Electron transfer dissociation of multiply protonated and fixed charge disulfide linked polypeptides

Abstract Multiply protonated disulfide linked peptides and fixed charged analogs have been subjected to electron transfer ion/ion reactions to examine the role of excess protons in inducing cleavage of the disulfide bond in electron transfer dissociation. Systems in which all of the excess charge was due to fixed charge sites (i.e., quaternary ammonium groups) showed somewhat more disulfide bond cleavage than the fully protonated species. This observation argues against a major role for a mechanism that requires hydrogen transfer to the disulfide bond as a prerequisite for its cleavage.

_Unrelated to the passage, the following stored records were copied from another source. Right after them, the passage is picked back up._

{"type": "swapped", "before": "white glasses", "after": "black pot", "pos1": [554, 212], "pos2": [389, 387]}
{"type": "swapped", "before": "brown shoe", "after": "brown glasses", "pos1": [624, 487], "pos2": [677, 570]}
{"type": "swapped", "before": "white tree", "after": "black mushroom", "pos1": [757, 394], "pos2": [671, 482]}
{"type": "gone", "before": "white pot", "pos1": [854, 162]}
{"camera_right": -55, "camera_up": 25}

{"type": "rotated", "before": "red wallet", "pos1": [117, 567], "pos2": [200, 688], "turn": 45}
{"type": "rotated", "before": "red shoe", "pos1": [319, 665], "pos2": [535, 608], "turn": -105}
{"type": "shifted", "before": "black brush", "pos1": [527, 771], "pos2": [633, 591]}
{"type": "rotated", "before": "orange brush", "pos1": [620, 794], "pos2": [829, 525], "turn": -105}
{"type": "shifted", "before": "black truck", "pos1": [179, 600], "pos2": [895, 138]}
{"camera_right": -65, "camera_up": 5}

Interestingly, species with mixed cation sites (one or more excess protons and one or more fixed charge side chains) showed lower propensities for disulfide bond cleavage than either the corresponding fully protonated or fully derivatized species. This observation is not likely to be accounted for by direct electron transfer to a Coulomb stabilized disulfide bond because the identities of the charge bearing sites are not expected to play a significant role in the degree of stabilization. The results appear to be best rationalized on the basis of the ‘through bond electron transfer’ mechanism of Simons et al., in conjunction with rate limiting intramolecular electron transfer(s) between charge bearing sites. Intramolecular electron transfer between charge sites can play a role in mediating electron movement from the site of initial electron capture to the site from which an electron is transferred to the disulfide anti-bonding orbital.